===== Working data =====
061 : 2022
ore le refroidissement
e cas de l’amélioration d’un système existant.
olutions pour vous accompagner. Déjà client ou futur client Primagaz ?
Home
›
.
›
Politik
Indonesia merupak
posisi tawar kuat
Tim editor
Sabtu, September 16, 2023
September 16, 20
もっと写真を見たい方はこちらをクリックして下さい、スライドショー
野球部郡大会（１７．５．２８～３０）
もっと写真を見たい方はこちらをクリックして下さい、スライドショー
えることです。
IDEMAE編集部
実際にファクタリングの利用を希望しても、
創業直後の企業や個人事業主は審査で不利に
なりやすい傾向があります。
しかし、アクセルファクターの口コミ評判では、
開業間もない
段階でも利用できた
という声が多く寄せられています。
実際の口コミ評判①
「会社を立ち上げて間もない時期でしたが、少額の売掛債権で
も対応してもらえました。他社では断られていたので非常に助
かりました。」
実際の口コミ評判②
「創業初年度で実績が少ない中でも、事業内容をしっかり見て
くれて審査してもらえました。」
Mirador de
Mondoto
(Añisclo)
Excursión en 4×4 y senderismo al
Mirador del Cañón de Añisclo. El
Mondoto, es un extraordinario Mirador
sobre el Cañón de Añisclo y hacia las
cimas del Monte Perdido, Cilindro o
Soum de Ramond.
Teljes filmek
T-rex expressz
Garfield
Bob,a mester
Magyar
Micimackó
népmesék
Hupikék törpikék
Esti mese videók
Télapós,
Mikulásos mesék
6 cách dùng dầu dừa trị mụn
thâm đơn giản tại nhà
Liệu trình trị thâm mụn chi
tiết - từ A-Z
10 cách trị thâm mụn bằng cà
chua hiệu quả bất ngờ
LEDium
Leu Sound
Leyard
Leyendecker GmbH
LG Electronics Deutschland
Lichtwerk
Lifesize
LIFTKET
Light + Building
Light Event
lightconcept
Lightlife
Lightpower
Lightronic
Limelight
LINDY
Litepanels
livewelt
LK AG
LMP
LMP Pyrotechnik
=====
→ **Work required**
Task for the records above: copy every line in which the word "cách" occurs.

→ **Response to the exercise**
6 cách dùng dầu dừa trị mụn
10 cách trị thâm mụn bằng cà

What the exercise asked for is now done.